Overview

Come join the SRE team at Stack Overflow! As one of the top 50 websites by traffic volume worldwide, we hit some unique challenges. Recently we’ve launched Stack Overflow for Enterprise and Stack Overflow for Teams, allowing organizations to have a private experience on the platform they already know and love. The success of these new products requires us to rethink our infrastructure strategy for supporting on-prem, cloud, and remote deployments.

We’re looking for someone with Linux administration experience (3+ years), and experience with containerization and managing cloud resources is a plus.  You’ll join our team of SREs and devs and continue driving and improving our systems automation efforts and managing Linux and container based services.

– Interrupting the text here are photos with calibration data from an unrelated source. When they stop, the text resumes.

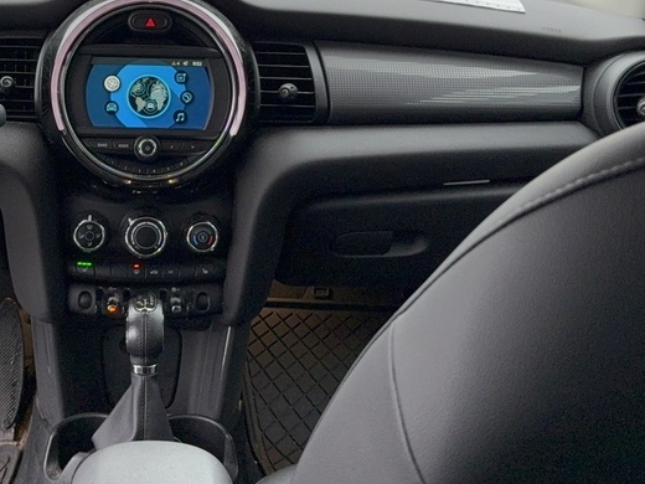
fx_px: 1137
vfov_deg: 23.7
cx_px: 165
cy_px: 114
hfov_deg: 31.2
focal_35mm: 61
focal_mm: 6.76
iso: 80
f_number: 1.78
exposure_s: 1/127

We don’t expect you to know everything about all of the technologies we use, so you’ll work with other members of the team to learn and develop your skills.

As an SRE, you’ll bring a developer mindset to system administration, always looking for ways to automate manual work and create repeatable, scalable systems and processes. We are wiki-centric and prefer to document and automate in small increments as we work.

While we are a remote-first team with team members all over the world, this position will have occasional datacenter work requirements, which means proximity to the Denver, CO datacenter is a requirement. You’ll work primarily from home, only going into the datacenter a few times per month.

What you’ll do:

  • Maintain the services and infrastructure platform used by the Stack Overflow websites.
  • Help us scale traffic from 6,000 hits/sec to twice that next year
  • Be part of our on-call rotation (approximately 1 week out of 5), we get paged rarely
  • Be responsible for the maintenance and upkeep of our Denver datacenter infrastructure — typically this means coordinating vendors and remote hands, but sometimes requires physical presence for larger-scale projects
  • Act as a subject matter expert around our Linux infrastructure and automation.
  • Work iteratively to scope and deliver large projects

Technologies you’ll work with:

  • Linux CentOS 7 and Alpine
  • Kubernetes (cluster administration and containerizing applications)
  • Go / Bash
  • Some Windows Server 2012 R2 and 2016, PowerShell and C#
  • Github Enterprise, TeamCity (CI)
  • Puppet, some Ansible
  • Haproxy, Redis, Elasticsearch
  • Dell Servers and EqualLogic storage
  • Fortinet and Cisco Routers, ASAs, and Switches, HSRP / Keepalived / BGP
  • IIS, DFS, Multi-site AD, SQL Server 2017

Some projects that we’ve recently completed or are working on:

  • Improving infrastructure automation around our Windows and Linux servers
  • Creating a secure replica of our infrastructure for storing private Q&A data
  • Reinventing how DNS is managed
  • Implementing autonomous OS upgrades for both Windows and Linux servers
  • Upgrading hardware with zero downtime across a variety of services
  • Improving how we monitorservice internals
  • Migrating to a new CDN

Skills & Requirements

We’re looking for:

  • In-depth experience in Linux (and comfortable working with Windows)
  • Basic understanding of networking: the HTTP protocol, how load balancers work, IP addressing. (We use HAProxy, Fast.ly/Varnish, IIS)
  • Experience working hands-on with computer hardware
  • Experience with a configuration management systems or Infrastructure as Code (we use Puppet and Ansible)
  • A track record of taking on challenges and delivering thorough, stable, and maintainable systems
  • Strong written communication skills and a strong inclination to “document as you go”

Not required, but please let us know if you have experience with:

  • Experience with Dell OME (or other firmware management system)
  • Experience with network device administration
  • Experience with TeamCity, Jenkins, OctoDeploy, or other CI systems
  • HBase system administration
  • Experience in security, or have worked in a SOC or PCI environment
  • Experience with Azure or other cloud environments
  • Experience with some of the other technologies we use: ElasticSearch, Redis, Haproxy, Puppet, VMware, TeamCity, DSC, IIS and SSL cert management
  • Involvement with open source projects

When you apply…  Please include an up-to-date resume. We also strongly encourage you to include a cover letter explaining why you’re interested in working at Stack Overflow.

What you’ll get in return:

  • Flexible hours
  • 20 days paid vacation + holidays
  • Completely free health insurance – no copay, no premiums
  • Generous parental leave (10-16 weeks at 100% pay), family care leave, and unlimited sick days
  • Employees will never be poked with a sharp stick

When you work remotely (within 1 hour travel time to Denver, CO)… We’ll help you set up a great home office, with an ergonomic chair, standing desk, and any other equipment you need to do your job.